- Type: Laser weapon
- Place of origin: India

Service history
- In service: 2024–present
- Used by: Corps of Army Air Defence

Production history
- Designer: Defence Research and Development Organisation
- Designed: 2012–present
- Manufacturer: Bharat Electronics; Adani Defence & Aerospace; Larsen & Toubro (Mk-II);

= Integrated Drone Detection & Interdiction System =

Laser-based weapon system developed in India

The Integrated Drone Detection & Interdiction System (IDD&IS) is a series of laser weapons being developed by the Defence Research and Development Organisation for the Indian Armed Forces.

== Development ==
A 2012 research paper had paved the way for the development of an indigenous laser weapon in India. The requirement of a similar system was mentioned in the defence ministry's 2013 Technology Perspective & Capability Roadmap and the government had confirmed that the research on the matter had commenced at the Centre for High Energy Systems and Sciences, and Laser Science and Technology Centre.

By 2015, LASTEC completed the development of a unit of 1 kW 'single mode fibre laser' and was engaged in the further development of 5 kW and 9 kW fibre laser sources.

Towards the end of August 2017, India conducted its first successful test of a directed-energy weapon. The weapon was a 1 kW class laser weapon in a truck-mounted configuration from the Chitradurga Aeronautical Test Range in Karnataka. In the test witnessed by the then defence minister, Arun Jaitley, the laser beam hit its target at a distance of 250 m and it took 36 seconds to "make a hole into the metal sheet". The weapon was a technology demonstrator and was to be followed by a 2 kW laser weapon with an expected range of 1 km. Meanwhile, the core of the weapon system, the laser source, was being imported from Germany. By then, LASTEC had also developed a 10 kW chemical oxygen iodine laser and was developing a 30–100 kW "gas dynamic high power laser-based DEW" under Project Aditya.

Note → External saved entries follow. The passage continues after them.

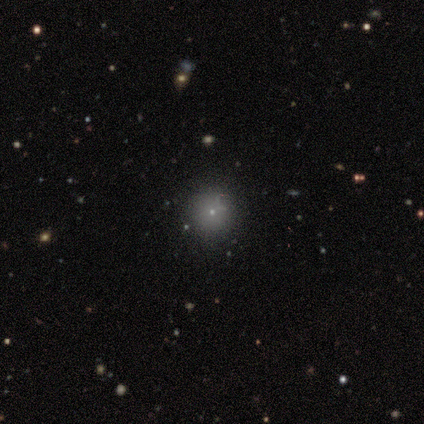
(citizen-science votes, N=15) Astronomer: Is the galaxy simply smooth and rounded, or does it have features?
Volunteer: smooth — 53%.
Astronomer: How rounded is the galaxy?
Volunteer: round — 100%.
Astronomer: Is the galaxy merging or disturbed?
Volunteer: none — 91%.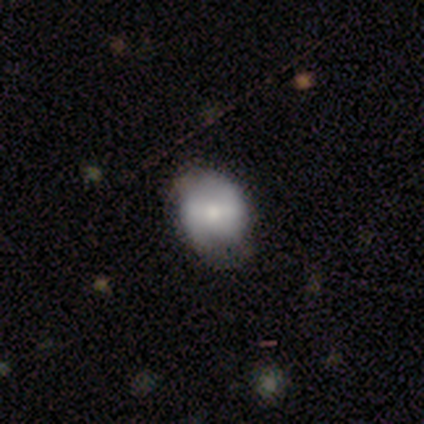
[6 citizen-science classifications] A smooth galaxy with no disk features (50%, tied with featured or disk) that is in between round and cigar-shaped (67%). Merging: none (50%).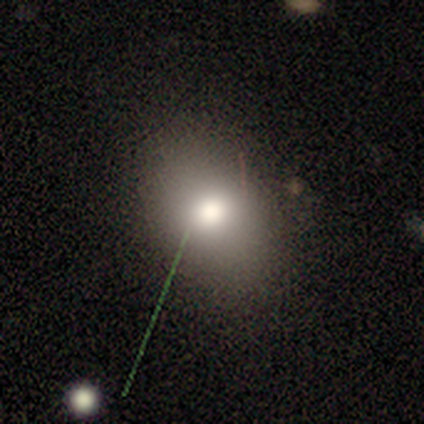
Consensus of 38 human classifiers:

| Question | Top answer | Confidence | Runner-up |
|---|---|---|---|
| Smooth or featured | smooth | 63% | star or artifact (21%) |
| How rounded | in between | 71% | round (25%) |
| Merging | none | 77% | minor disturbance (20%) |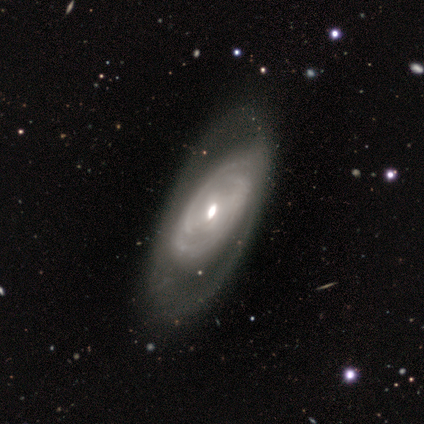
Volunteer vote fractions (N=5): A featured or disk galaxy (100%) with no bar (100%), tight (100%) spiral arms (67%) and a small central bulge (67%). Merging: none (80%).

As of May 2024, DRDO was developing laser-DEW systems of a 30–50 kW range under its short, medium and long-term goals.

In early September 2024, it was reported that the Indian Navy conducted trials of a 2 kW DEW from a naval warship. Similar trials of a 10 kW DEW was planned.

On 13 April 2025, DRDO successfully conducted the trials of the truck-mounted Mk-II(A) laser-DEW system, India's first high-power laser weapon. During the trials, the system engaged a fixed-wing drone at long range as well as deterred a seven-drone swarm attack and destroyed enemy surveillance sensors and antennae. The system demonstrated a high speed of engagement, accuracy and destroyed the target in seconds. The cost to engage for a few seconds was equivalent to the cost of few litres of petrol. The system can engage its target once detected by a radar or its integral EO system. The CHESS-developed system was tested at the National Open Air Range, Kurnool, Andhra Pradesh for a range of 3.5 km in hot, extreme weather conditions. User trials would reportedly take 1–1.5 years. It is codenamed Sahastra Shakti and is powered by 6 individual 5 kW laser sources in a 2×3 configuration.

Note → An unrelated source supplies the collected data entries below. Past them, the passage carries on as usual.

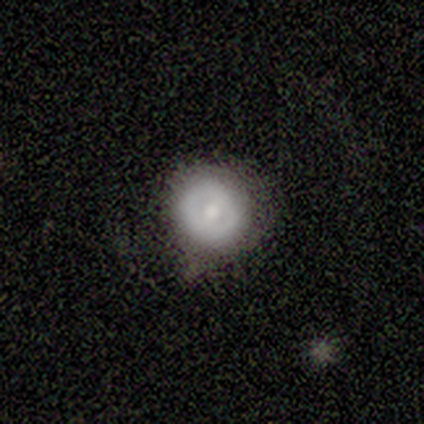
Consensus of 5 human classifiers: Smooth or featured? featured or disk (60%)
Edge-on disk? no (100%)
Bar? weak (100%)
Spiral arms? no (100%)
Bulge size? moderate (100%)
Merging? minor disturbance (80%)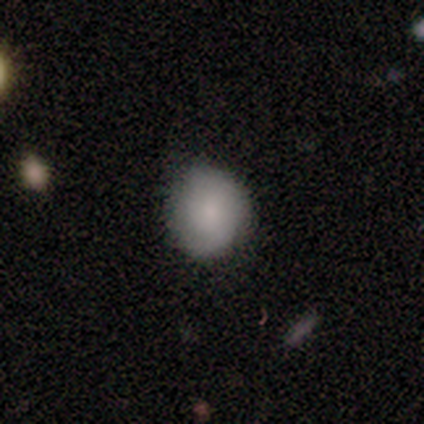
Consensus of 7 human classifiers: Morphology: type=smooth (71%); roundness=round (100%); merging=none (67%).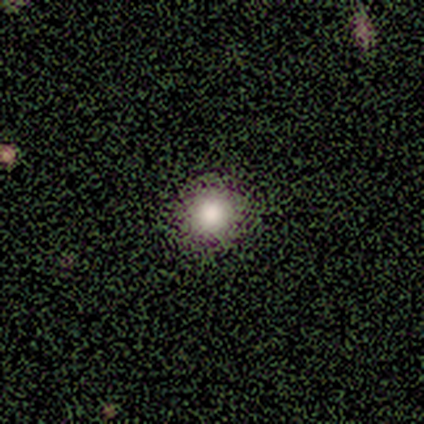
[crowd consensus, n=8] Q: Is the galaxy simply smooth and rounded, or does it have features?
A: smooth — 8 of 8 (100%).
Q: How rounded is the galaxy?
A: round — 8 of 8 (100%).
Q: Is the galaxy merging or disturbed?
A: none — 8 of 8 (100%).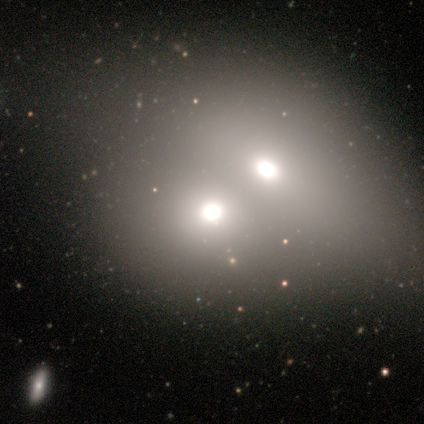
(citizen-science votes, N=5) Q: Smooth or featured?
A: smooth (60%); runner-up: featured or disk (20%)
Q: How rounded?
A: round (67%); runner-up: in between (33%)
Q: Merging?
A: merger (100%)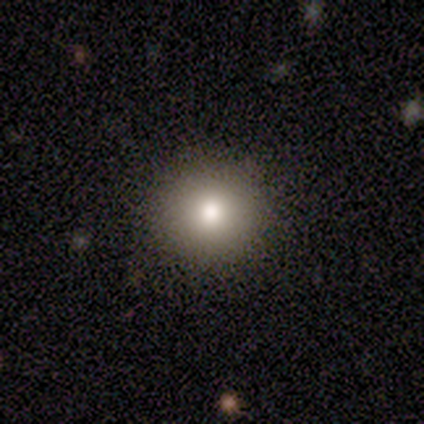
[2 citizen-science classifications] smooth-or-featured: smooth: 50% (tied) | featured or disk: 50% (tied) | star or artifact: 0%
  how-rounded: round: 100% | in between: 0% | cigar-shaped: 0%
  merging: none: 50% (tied) | minor disturbance: 50% (tied) | major disturbance: 0% | merger: 0%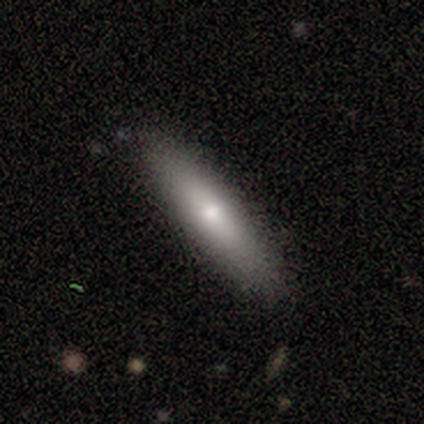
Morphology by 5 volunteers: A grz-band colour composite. It shows a smooth galaxy with no disk features (80%) that is cigar-shaped (75%). Merging: none (80%).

As of then, DRDO is also developing laser-DEW systems of a 50–100 kW range along with microwave-based DEW under its revised short, medium and long-term goals.

A 5 kW laser DEW was tested as part of the Integrated Air Defence Weapon System on 23 August 2025.

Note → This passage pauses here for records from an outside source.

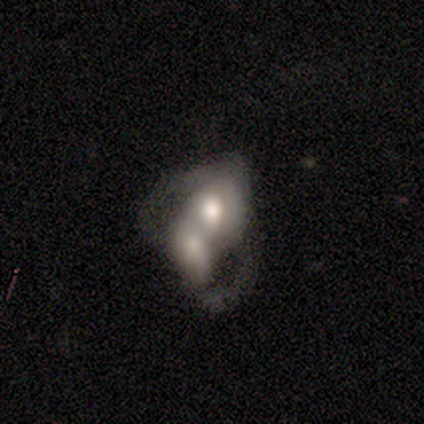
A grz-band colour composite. It shows a featured or disk galaxy (50%) with no bar (88%), no spiral arms (60%) and a moderate central bulge (62%). Merging: merger (86%).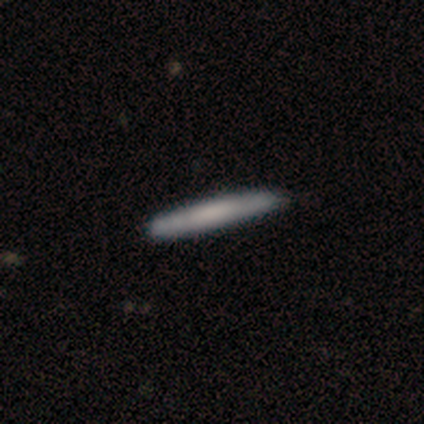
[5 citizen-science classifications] This appears to be a smooth galaxy with no disk features (80%) that is cigar-shaped (100%). Merging: none (80%).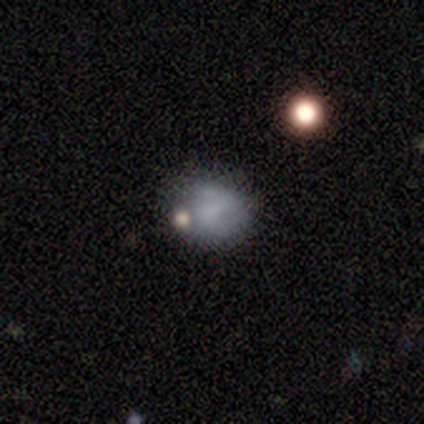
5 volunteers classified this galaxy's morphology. Smooth or featured: smooth — 100%
How rounded: round — 80% (in between — 20%)
Merging: none — 80% (merger — 20%)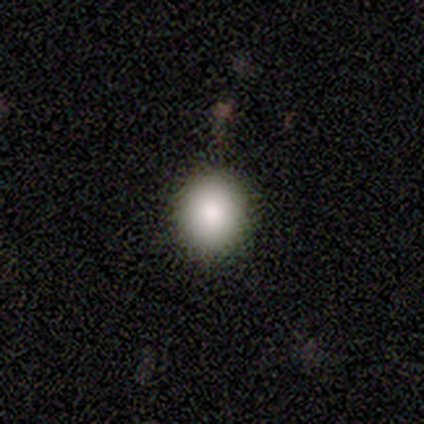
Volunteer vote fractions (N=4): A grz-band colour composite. It shows a smooth galaxy with no disk features (100%) that is round (100%). Merging: none (75%).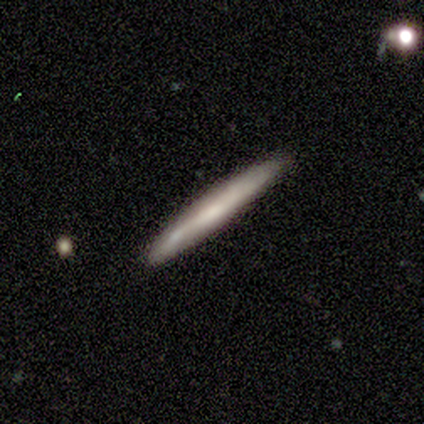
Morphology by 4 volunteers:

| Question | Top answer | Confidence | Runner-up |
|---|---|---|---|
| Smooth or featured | smooth | 100% | — |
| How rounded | cigar-shaped | 100% | — |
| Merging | none | 50% | tied: minor disturbance (50%) |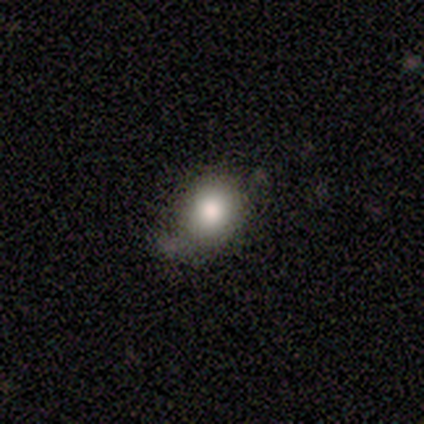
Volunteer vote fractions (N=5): smooth-or-featured: smooth: 100% | featured or disk: 0% | star or artifact: 0%
  how-rounded: round: 80% | in between: 20% | cigar-shaped: 0%
  merging: none: 80% | minor disturbance: 20% | major disturbance: 0% | merger: 0%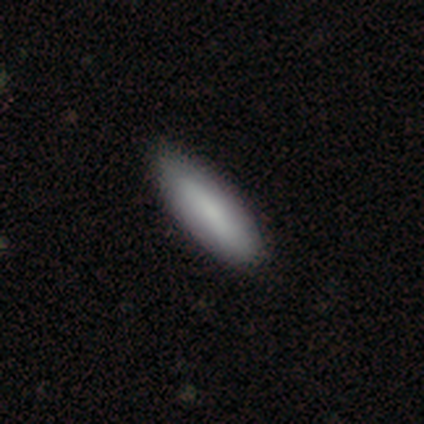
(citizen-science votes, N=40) A smooth galaxy with no disk features (88%) that is in between round and cigar-shaped (57%).

Vote fractions:
- Smooth or featured? smooth: 88% / featured or disk: 10% / star or artifact: 2%
- How rounded? in between: 57% / cigar-shaped: 43% / round: 0%
- Merging? none: 72% / minor disturbance: 3% / major disturbance: 3% / merger: 0%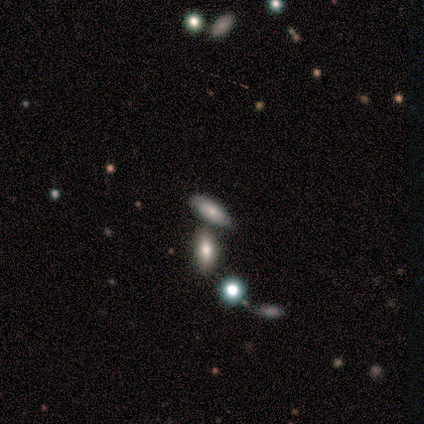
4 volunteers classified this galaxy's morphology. Q: Smooth or featured?
A: featured or disk (50%); runner-up: smooth (25%)
Q: Edge-on disk?
A: no (100%)
Q: Bar?
A: no (100%)
Q: Spiral arms?
A: no (100%)
Q: Bulge size?
A: dominant (50%); tied with: small (50%)
Q: Merging?
A: merger (67%); runner-up: none (33%)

On 22 December 2025, Apollo Microsystems received technology transfer for CHESS 10 kW Laser DEW system and IRDE EO tracking system.

The Indian Army released a request for information for the acquisition of an IDD&IS Mark IIA in February 2026. The weapon's requirement was laid out by the Directorate General of Army Air Defence, and it is supposed be integrated with the existing air defence weapons.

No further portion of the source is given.